**Document section**

####################

The draft law proposes two amendments. One requires operators to cut off communications if they receive a request from the FSB “for the purpose of protecting citizens and the state from emerging security threats.” The second exempts operators from responsibility for these shutdowns.

The document does not specify the nature of the threats involved. The circumstances under which the FSB will be able to request shutdowns will be determined by the president and the government in separate legal acts.

Sergei Afanasyev, a partner at the legal firm Innopravo, told Faridaily that the draft law does not clarify which specific “communications services” are covered. Russian legislation uses this term to mean postal and electronic communications—the receipt and sending of any kind of messages by any method, including radio, wired, optical, and other electromagnetic systems.

“Simply put, it is not just about mobile internet, but about any other type of communication,” Afanasyev says.

####################

**Problem description**
Continue the passage on the draft law on communications shutdowns from the point where it stops. The material that comes next stands apart from the passage on the draft law.

**The data**
####################

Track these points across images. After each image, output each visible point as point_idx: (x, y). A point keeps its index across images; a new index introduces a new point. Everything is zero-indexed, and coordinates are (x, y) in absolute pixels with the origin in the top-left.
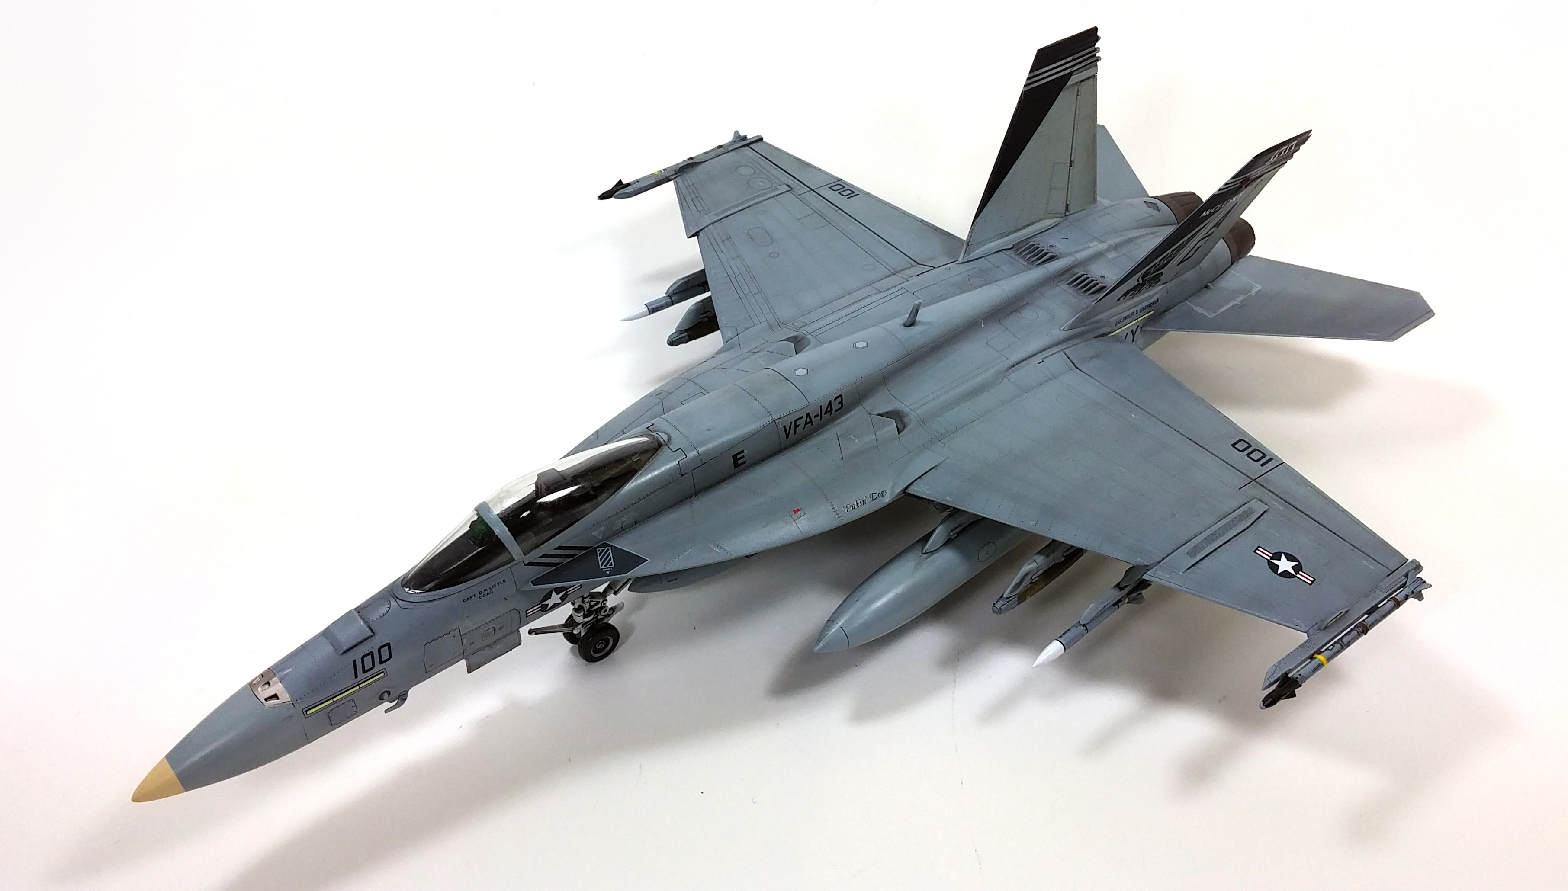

####################

**Answer to this problem**
At the same time, he notes that the legal acts that the government and the president will prepare may specify which exact communications services will be disconnected.

Lawyer Alexander Karavaev also says that, in its current form, the draft law can be interpreted broadly.

  • Since last year, in many regions of Russia, mobile internet has regularly been shut down under the pretext of protection from drone attacks. In Ulyanovsk Region, a city on the Volga, authorities announced mobile internet would not operate until the end of the war. Shutdowns justified by security concerns also took place in Kamchatka, in the Russian Far East, even though Ukrainian drones have never reached those regions.